Work item: Keeping every word in place, write out the entries that come next.

(Excerpts from a dataset)
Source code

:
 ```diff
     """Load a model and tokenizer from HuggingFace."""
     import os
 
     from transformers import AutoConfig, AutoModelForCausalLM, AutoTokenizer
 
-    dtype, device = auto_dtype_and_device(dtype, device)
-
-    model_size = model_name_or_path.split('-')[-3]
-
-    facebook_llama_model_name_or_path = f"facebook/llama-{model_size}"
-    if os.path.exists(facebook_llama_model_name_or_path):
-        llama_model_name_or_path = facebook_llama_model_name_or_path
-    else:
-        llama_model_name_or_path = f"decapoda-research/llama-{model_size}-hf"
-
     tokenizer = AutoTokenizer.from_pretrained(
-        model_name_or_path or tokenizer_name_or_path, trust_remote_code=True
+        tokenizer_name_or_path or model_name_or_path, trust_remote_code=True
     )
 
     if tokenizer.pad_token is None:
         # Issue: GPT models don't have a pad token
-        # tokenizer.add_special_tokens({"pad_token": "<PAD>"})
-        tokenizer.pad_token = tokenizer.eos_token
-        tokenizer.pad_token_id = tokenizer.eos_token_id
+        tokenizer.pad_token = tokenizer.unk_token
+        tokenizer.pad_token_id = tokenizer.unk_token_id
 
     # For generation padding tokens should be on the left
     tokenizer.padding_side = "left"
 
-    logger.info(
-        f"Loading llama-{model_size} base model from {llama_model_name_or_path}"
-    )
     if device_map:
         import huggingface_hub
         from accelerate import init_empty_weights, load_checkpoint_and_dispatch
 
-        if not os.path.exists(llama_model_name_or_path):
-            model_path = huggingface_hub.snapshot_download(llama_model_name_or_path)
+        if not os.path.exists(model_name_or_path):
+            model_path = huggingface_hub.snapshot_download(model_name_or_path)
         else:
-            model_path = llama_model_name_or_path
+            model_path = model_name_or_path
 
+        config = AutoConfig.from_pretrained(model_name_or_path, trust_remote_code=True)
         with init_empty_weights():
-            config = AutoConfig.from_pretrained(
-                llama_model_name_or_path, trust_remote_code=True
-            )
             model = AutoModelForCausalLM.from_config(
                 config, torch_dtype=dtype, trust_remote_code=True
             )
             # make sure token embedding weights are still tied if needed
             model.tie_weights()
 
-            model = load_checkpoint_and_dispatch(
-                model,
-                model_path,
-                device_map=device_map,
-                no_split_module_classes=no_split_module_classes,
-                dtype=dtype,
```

Result of the task:
Source code

:
 ```diff
     """Load a model and tokenizer from HuggingFace."""
     import os
 
     from transformers import AutoConfig, AutoModelForCausalLM, AutoTokenizer
 
-    dtype, device = auto_dtype_and_device(dtype, device)
-
-    model_size = model_name_or_path.split('-')[-3]
-
-    facebook_llama_model_name_or_path = f"facebook/llama-{model_size}"
-    if os.path.exists(facebook_llama_model_name_or_path):
-        llama_model_name_or_path = facebook_llama_model_name_or_path
-    else:
-        llama_model_name_or_path = f"decapoda-research/llama-{model_size}-hf"
-
     tokenizer = AutoTokenizer.from_pretrained(
-        model_name_or_path or tokenizer_name_or_path, trust_remote_code=True
+        tokenizer_name_or_path or model_name_or_path, trust_remote_code=True
     )
 
     if tokenizer.pad_token is None:
         # Issue: GPT models don't have a pad token
-        # tokenizer.add_special_tokens({"pad_token": "<PAD>"})
-        tokenizer.pad_token = tokenizer.eos_token
-        tokenizer.pad_token_id = tokenizer.eos_token_id
+        tokenizer.pad_token = tokenizer.unk_token
+        tokenizer.pad_token_id = tokenizer.unk_token_id
 
     # For generation padding tokens should be on the left
     tokenizer.padding_side = "left"
 
-    logger.info(
-        f"Loading llama-{model_size} base model from {llama_model_name_or_path}"
-    )
     if device_map:
         import huggingface_hub
         from accelerate import init_empty_weights, load_checkpoint_and_dispatch
 
-        if not os.path.exists(llama_model_name_or_path):
-            model_path = huggingface_hub.snapshot_download(llama_model_name_or_path)
+        if not os.path.exists(model_name_or_path):
+            model_path = huggingface_hub.snapshot_download(model_name_or_path)
         else:
-            model_path = llama_model_name_or_path
+            model_path = model_name_or_path
 
+        config = AutoConfig.from_pretrained(model_name_or_path, trust_remote_code=True)
         with init_empty_weights():
-            config = AutoConfig.from_pretrained(
-                llama_model_name_or_path, trust_remote_code=True
-            )
             model = AutoModelForCausalLM.from_config(
                 config, torch_dtype=dtype, trust_remote_code=True
             )
             # make sure token embedding weights are still tied if needed
             model.tie_weights()
 
-            model = load_checkpoint_and_dispatch(
-                model,
-                model_path,
-                device_map=device_map,
-                no_split_module_classes=no_split_module_classes,
-                dtype=dtype,
```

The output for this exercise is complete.